A letter from Bruce and Lora Whearty in Louisville

April 2010

Dear friends and family,

This is the first newsletter that Lora and I have written since ending our service as mission co-workers. I am pleased that you have opted to stay in touch and hear from us once in a while. That reminds me that our relationship as brothers and sisters in Christ is not based on financial support (though that help was certainly appreciated when we needed it!) but on deeper connections, forged through a mutual journey, complete with rejoicing and sorrow.

So what should I share, this week after Easter?

Well, I just had my first-anniversary check-up, complete with lots of beeping equipment and computer printouts, and my heart valve got a clean bill of health. (And why shouldn’t it, since it’s by far the youngest part of me?) My cardiologist says that I have a beautiful valve and he’ll listen again in six months. Lora and I are overwhelmed with gratitude. Please share this news with your congregation as a prayer of thanksgiving, OK? That thanks mostly goes to God, of course, but your share comes to you, since we have felt so well-supported by so many people around the world. Thanks!

○ ○ ○ ○

Aim A -> In the letter, when will the cardiologist check the heart valve again?

○ ○ ○ ○

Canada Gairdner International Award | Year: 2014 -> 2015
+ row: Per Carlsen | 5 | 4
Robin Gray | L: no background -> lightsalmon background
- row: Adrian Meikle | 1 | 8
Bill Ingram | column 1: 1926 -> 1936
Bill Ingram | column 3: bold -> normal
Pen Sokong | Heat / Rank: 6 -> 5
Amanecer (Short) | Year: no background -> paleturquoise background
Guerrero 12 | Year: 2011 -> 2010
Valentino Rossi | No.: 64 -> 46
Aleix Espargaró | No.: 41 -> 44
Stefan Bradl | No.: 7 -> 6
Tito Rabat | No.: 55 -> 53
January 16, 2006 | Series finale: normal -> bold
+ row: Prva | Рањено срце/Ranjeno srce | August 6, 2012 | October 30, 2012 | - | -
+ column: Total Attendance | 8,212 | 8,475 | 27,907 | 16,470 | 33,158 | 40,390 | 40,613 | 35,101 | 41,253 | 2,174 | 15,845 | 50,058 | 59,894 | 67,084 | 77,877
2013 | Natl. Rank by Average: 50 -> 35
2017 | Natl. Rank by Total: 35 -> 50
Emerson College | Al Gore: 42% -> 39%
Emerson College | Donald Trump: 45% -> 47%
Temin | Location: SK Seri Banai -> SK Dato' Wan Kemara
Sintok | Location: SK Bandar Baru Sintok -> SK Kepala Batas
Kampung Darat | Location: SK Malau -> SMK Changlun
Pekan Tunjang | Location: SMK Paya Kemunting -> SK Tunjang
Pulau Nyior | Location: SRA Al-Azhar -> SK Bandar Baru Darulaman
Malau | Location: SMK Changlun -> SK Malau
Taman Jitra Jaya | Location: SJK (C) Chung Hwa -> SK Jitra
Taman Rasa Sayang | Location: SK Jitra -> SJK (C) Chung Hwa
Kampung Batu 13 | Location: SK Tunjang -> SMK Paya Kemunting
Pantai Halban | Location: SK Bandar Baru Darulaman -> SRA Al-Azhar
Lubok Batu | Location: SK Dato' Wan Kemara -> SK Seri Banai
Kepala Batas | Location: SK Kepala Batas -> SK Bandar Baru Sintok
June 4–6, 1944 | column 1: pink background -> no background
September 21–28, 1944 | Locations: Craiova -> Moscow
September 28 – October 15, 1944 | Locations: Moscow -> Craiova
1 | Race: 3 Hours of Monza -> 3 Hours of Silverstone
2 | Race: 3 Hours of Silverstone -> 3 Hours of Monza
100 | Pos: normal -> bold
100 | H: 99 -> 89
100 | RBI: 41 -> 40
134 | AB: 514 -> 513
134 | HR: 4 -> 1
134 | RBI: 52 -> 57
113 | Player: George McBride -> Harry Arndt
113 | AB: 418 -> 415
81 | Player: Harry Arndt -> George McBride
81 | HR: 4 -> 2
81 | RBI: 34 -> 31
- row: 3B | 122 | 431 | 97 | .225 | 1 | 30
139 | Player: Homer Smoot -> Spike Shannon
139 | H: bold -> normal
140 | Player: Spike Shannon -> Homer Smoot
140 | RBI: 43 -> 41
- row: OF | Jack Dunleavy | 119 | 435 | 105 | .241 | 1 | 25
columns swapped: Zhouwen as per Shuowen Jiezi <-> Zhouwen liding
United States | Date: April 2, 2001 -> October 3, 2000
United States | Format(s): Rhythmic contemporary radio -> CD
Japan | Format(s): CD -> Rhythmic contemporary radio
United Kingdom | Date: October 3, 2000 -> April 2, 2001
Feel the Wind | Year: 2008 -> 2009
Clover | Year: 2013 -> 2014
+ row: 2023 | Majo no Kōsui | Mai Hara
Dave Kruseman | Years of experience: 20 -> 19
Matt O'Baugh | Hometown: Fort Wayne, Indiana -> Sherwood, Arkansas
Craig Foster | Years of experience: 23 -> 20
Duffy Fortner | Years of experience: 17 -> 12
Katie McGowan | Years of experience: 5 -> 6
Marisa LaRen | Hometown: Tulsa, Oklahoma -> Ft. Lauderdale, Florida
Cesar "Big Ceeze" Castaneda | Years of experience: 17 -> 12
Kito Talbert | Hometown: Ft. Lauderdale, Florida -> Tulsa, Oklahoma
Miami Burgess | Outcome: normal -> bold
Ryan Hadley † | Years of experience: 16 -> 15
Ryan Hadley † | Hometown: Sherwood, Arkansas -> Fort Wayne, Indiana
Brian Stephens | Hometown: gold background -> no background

○ ○ ○ ○

Aim B -> Recast the rows as a numbered list, starting at the first row and ending at the row containing "Emerson College | Al Gore: 42% -> 39%", inclusive. Include only those rows and leave out any blank lines.

Expected output A -> In six months.

Expected output B ->
1. Canada Gairdner International Award | Year: 2014 -> 2015
2. + row: Per Carlsen | 5 | 4
3. Robin Gray | L: no background -> lightsalmon background
4. - row: Adrian Meikle | 1 | 8
5. Bill Ingram | column 1: 1926 -> 1936
6. Bill Ingram | column 3: bold -> normal
7. Pen Sokong | Heat / Rank: 6 -> 5
8. Amanecer (Short) | Year: no background -> paleturquoise background
9. Guerrero 12 | Year: 2011 -> 2010
10. Valentino Rossi | No.: 64 -> 46
11. Aleix Espargaró | No.: 41 -> 44
12. Stefan Bradl | No.: 7 -> 6
13. Tito Rabat | No.: 55 -> 53
14. January 16, 2006 | Series finale: normal -> bold
15. + row: Prva | Рањено срце/Ranjeno srce | August 6, 2012 | October 30, 2012 | - | -
16. + column: Total Attendance | 8,212 | 8,475 | 27,907 | 16,470 | 33,158 | 40,390 | 40,613 | 35,101 | 41,253 | 2,174 | 15,845 | 50,058 | 59,894 | 67,084 | 77,877
17. 2013 | Natl. Rank by Average: 50 -> 35
18. 2017 | Natl. Rank by Total: 35 -> 50
19. Emerson College | Al Gore: 42% -> 39%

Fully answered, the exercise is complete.